Passage
▬▬▬▬▬▬▬▬▬▬
But then he did get one.
In an amazing comeback, Barkley smashed clean through Darrin Van Horn to take the IBF 168 pound title in January of 1992. Now a two-weight ruler, Barkley immediately called out Hearns. Hearns had just won the WBA light-heavyweight crown and now Barkley challenged him for it. This time the two fought a fierce 12 round war that in effect finished both men. Hearns was put down in the fourth and his nose was almost totally flattened at the end. Barkley was banged up too. This one was just brutal.
But Barkley, courtesy of the split decision win he was awarded, was now a three-weight champion. Also, he was, and is, the only man to have twice beaten Hearns. A big-money fight with James Toney followed (Barkley’s biggest career payday) but a weight drained Barkley was no match for the peak Toney; “The Blade” being battered for nine wholly one-sided sessions.
And that should really have been it for Barkley. His eyesight in question, the hard, hard fights having caught up with him, the scar tissue around his eyes regularly opening up in fights, the 32 year old was now blunted. Sadly, money issues forcing him on, Barkley fought until he was 39, finally retiring (but still harboring ideas of fighting to this day) in 1999. By then, Barkley was 43-19(27).
At his best, however, when he was full of fire, Barkley was one incredibly tough and dangerous fighting man. Barkley might have lost too many fights at the end, along with pretty much all his money, but those special wins over Hearns, Van Horn and Olajide can never be taken away from him.
▬▬▬▬▬▬▬▬▬▬
Entries supplied
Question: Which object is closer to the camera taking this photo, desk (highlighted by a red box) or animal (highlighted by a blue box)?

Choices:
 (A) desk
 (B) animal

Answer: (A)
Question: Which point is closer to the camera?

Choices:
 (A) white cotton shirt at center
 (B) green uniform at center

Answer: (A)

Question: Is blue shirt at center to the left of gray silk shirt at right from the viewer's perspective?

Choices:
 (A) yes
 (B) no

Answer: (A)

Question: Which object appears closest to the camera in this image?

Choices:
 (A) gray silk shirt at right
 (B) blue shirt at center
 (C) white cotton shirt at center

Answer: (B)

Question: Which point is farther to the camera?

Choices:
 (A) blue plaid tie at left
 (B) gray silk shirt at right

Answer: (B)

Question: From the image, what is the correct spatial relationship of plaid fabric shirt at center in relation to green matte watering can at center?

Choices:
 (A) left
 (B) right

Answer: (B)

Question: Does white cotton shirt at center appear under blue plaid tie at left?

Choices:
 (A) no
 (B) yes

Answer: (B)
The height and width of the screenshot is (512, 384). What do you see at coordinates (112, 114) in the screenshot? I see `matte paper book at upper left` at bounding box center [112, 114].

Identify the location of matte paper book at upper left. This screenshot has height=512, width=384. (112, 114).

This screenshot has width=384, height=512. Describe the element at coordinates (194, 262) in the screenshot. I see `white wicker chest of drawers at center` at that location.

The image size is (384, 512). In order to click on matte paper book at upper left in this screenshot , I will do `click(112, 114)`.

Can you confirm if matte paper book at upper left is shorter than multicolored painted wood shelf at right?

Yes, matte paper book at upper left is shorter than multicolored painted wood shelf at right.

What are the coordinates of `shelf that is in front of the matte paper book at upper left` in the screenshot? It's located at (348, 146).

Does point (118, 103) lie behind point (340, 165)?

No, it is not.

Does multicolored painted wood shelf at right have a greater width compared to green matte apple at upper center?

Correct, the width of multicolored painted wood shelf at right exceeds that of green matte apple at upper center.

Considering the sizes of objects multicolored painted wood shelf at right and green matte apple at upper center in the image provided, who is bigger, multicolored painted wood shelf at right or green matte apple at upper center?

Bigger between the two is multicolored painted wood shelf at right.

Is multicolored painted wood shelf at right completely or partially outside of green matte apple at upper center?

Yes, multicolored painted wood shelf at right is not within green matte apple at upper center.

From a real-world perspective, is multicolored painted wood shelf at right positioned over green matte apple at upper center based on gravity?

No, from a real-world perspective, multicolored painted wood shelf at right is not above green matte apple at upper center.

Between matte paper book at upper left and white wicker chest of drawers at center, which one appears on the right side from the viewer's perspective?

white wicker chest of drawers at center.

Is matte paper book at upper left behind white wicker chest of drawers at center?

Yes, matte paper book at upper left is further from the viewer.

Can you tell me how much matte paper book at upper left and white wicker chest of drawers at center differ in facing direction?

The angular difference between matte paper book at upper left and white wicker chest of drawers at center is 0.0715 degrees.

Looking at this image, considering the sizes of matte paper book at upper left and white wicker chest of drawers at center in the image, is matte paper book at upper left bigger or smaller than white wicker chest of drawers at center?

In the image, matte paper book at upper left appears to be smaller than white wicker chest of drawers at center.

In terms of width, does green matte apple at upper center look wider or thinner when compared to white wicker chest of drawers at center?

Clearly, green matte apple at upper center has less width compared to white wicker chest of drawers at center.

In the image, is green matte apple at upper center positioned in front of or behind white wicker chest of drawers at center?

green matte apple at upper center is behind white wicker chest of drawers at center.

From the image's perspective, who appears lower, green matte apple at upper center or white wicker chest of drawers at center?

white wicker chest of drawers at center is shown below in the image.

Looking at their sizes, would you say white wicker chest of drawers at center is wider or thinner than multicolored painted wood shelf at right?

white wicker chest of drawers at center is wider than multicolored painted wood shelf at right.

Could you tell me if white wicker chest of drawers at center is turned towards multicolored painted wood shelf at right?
▬▬▬▬▬▬▬▬▬▬
Complete the following
**1)** Shorten the paragraph of the Barkley passage that begins "And that should really have been it for Barkley" into a brief list that keeps its main facts.
**2)** Repeat the Barkley passage word for word, from "But then he" up to and including "wholly one-sided sessions.".
The records have no connection to the Barkley passage.

Solved problems
**1)**
- After the Toney fight, Barkley should have stopped.
- At 32 he was worn down. His eyesight was in question, the hard fights had caught up with him, and the scar tissue around his eyes kept opening in fights.
- Money problems kept him fighting until he was 39.
- He retired in 1999 with a record of 43-19(27), though he still has ideas of fighting.

**2)**
But then he did get one.
In an amazing comeback, Barkley smashed clean through Darrin Van Horn to take the IBF 168 pound title in January of 1992. Now a two-weight ruler, Barkley immediately called out Hearns. Hearns had just won the WBA light-heavyweight crown and now Barkley challenged him for it. This time the two fought a fierce 12 round war that in effect finished both men. Hearns was put down in the fourth and his nose was almost totally flattened at the end. Barkley was banged up too. This one was just brutal.
But Barkley, courtesy of the split decision win he was awarded, was now a three-weight champion. Also, he was, and is, the only man to have twice beaten Hearns. A big-money fight with James Toney followed (Barkley’s biggest career payday) but a weight drained Barkley was no match for the peak Toney; “The Blade” being battered for nine wholly one-sided sessions.